Wall Street stocks edged lower Friday, extending a losing streak as markets continued to anticipate a period of persistently elevated interest rates.
Major indices flirted with positive territory throughout the day, but kept retreating before finally finishing lower for a fourth straight day.
The broad-based S&P 500 finished at 4,320.06, down 0.2 percent for the day and 2.9 percent for the week.
The Dow Jones Industrial Average dropped 0.3 percent to 33,963.84, while the tech-rich Nasdaq Composite Index lost 0.1 percent at 13,211.81.
Stocks have been playing defense since the Federal Reserve’s Wednesday policy decision.
While the US central bank kept interest rates unchanged, Fed officials signaled they could hike interest rates again in 2023.
“The big takeaway from this week is that Wall Street is anticipating that higher-for-longer is not going away anytime soon,” said Oanda’s Edward Moya. “Stocks are going to struggle with this backdrop of higher rates, a weakening global outlook, and potential risk of $100 oil.”

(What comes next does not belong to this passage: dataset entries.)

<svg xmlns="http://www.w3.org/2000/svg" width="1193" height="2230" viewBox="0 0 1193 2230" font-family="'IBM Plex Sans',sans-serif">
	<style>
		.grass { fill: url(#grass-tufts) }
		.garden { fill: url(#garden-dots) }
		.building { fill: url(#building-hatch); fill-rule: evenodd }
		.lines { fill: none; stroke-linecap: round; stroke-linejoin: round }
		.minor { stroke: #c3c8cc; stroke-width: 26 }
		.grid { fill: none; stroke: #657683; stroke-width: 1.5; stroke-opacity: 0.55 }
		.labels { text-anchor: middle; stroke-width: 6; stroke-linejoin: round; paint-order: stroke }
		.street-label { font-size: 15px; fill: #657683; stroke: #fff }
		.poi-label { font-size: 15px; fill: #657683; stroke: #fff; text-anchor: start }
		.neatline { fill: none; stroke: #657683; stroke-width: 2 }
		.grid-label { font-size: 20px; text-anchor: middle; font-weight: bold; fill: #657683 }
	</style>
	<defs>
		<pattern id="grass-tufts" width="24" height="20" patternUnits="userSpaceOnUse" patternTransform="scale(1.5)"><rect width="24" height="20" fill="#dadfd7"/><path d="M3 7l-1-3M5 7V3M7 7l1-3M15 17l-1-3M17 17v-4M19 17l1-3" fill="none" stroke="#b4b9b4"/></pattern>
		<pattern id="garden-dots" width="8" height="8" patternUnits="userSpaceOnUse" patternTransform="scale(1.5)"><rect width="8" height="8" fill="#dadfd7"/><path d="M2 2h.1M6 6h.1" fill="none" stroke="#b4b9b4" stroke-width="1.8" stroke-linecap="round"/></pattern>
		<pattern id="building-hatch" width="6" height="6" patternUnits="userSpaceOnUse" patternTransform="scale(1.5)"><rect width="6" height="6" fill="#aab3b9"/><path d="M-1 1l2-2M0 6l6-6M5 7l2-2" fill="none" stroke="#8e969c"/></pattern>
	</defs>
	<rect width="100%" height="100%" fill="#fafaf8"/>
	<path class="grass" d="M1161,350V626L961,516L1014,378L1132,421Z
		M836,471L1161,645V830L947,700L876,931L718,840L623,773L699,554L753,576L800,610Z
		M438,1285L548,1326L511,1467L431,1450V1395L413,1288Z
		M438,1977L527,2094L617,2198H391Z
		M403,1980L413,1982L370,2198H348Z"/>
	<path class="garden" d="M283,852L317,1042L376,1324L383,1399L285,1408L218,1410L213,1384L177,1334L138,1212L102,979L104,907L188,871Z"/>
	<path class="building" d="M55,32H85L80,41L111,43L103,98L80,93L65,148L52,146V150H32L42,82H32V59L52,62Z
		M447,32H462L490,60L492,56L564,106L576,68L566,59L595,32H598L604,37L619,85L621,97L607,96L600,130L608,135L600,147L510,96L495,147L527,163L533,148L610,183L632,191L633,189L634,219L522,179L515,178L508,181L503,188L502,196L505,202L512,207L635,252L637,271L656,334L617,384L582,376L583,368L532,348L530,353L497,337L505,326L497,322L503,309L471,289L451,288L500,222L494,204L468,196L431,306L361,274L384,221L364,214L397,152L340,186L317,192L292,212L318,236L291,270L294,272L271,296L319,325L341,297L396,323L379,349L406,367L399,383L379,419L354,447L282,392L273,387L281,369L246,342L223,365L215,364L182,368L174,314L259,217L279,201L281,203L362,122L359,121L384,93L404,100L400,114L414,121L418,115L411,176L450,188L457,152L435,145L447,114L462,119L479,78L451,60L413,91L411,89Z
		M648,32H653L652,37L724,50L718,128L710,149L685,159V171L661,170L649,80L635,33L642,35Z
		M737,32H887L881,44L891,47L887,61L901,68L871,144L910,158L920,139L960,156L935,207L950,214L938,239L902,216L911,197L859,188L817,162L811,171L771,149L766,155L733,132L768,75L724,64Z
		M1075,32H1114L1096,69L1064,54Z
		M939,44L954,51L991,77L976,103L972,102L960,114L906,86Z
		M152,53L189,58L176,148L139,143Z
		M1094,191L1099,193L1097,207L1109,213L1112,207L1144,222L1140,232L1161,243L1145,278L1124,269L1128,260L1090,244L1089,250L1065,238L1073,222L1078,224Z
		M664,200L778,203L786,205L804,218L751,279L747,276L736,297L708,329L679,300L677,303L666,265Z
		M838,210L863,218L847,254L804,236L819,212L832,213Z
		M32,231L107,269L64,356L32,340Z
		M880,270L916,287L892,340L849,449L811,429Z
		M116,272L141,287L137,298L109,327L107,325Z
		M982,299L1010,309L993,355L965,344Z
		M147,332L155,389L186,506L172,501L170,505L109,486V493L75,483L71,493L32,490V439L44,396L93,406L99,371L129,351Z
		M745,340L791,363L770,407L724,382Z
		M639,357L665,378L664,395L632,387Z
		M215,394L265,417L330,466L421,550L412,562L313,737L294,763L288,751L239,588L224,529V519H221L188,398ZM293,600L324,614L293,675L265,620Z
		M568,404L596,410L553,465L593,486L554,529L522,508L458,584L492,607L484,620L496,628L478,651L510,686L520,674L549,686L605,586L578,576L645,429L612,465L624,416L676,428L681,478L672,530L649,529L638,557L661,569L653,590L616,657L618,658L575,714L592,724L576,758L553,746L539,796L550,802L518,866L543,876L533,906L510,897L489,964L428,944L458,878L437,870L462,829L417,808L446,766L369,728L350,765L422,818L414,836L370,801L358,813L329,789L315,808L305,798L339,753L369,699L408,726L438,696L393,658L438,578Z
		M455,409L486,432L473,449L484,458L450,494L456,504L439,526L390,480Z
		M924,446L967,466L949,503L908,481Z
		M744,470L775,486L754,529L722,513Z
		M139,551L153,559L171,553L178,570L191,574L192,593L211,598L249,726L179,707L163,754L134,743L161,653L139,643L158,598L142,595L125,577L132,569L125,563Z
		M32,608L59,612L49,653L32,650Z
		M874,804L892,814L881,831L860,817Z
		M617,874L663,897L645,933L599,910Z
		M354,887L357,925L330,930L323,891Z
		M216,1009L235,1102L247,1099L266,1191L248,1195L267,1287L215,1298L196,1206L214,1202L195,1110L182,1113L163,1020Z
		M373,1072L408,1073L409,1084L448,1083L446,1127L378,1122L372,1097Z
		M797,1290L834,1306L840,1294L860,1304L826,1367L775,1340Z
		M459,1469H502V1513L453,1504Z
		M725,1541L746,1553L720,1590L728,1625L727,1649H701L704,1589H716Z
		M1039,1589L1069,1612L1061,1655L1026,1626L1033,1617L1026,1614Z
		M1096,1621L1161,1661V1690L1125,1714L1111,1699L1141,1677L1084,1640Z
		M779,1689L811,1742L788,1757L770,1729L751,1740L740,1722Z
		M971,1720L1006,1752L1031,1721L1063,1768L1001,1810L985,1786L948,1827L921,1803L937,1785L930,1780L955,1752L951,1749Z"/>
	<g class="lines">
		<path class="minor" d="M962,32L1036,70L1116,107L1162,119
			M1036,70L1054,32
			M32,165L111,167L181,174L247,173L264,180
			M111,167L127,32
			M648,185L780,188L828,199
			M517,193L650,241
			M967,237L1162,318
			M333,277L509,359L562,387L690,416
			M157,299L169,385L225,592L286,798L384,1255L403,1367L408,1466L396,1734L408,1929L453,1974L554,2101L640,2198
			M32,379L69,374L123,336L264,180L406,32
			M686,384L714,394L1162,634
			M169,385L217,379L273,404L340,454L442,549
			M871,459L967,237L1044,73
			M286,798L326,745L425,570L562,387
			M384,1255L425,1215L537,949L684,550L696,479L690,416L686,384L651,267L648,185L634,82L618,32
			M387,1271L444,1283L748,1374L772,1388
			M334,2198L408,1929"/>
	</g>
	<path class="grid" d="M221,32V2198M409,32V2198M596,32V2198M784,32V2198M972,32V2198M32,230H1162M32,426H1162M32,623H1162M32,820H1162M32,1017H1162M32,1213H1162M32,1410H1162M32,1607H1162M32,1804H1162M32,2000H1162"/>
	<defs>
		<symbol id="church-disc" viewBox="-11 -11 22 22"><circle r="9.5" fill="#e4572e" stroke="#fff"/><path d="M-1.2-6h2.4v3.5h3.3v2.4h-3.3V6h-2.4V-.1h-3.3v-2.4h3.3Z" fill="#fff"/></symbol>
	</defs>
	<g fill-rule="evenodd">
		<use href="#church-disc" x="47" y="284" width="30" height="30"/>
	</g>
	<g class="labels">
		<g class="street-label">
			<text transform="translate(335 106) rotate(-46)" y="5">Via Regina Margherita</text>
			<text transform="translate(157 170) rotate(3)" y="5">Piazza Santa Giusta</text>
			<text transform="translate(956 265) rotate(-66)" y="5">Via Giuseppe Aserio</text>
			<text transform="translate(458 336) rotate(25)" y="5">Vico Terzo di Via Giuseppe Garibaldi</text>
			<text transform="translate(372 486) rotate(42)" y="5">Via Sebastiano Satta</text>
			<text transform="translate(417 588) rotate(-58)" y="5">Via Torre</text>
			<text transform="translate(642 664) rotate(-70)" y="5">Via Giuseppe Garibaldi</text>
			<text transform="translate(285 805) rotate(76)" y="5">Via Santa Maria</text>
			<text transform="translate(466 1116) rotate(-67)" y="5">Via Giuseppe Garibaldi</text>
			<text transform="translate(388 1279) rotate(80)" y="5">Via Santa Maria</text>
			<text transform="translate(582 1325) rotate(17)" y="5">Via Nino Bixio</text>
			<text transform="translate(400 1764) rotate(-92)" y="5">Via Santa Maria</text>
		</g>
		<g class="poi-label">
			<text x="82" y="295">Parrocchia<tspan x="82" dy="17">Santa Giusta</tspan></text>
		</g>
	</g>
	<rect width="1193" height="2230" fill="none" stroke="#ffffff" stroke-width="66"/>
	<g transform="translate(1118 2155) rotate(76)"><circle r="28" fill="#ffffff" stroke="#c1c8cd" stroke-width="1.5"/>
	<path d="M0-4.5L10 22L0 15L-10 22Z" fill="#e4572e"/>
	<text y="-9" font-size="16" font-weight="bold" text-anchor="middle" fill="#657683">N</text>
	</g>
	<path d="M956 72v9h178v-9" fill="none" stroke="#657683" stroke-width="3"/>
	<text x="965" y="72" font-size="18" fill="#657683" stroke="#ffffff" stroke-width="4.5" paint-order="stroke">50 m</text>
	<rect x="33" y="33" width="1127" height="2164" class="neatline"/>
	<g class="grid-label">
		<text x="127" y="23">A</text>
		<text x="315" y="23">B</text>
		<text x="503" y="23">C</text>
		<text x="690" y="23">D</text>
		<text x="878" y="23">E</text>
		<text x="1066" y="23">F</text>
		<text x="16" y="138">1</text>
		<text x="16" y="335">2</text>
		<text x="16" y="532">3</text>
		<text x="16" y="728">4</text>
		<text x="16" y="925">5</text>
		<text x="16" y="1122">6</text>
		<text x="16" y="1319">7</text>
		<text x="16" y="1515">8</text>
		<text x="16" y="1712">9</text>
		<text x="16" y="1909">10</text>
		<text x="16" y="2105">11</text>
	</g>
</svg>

Steve Sosnick of Interactive Brokers said investor efforts to rally were “understandable” after two straight days of big declines.
“Traders are conditioned to try to buy dips, and I think that’s what they tried to do this morning,” said Sosnick. “But there was really no follow through.”
Ford gained 1.9 percent after the United Auto Workers reported progress in talks on reaching a new labor contract with the company.
But the UAW expanded a strike against the other two Detroit automakers, General Motors and Stellantis. GM fell 0.4 percent while Stellantis added 0.1 percent.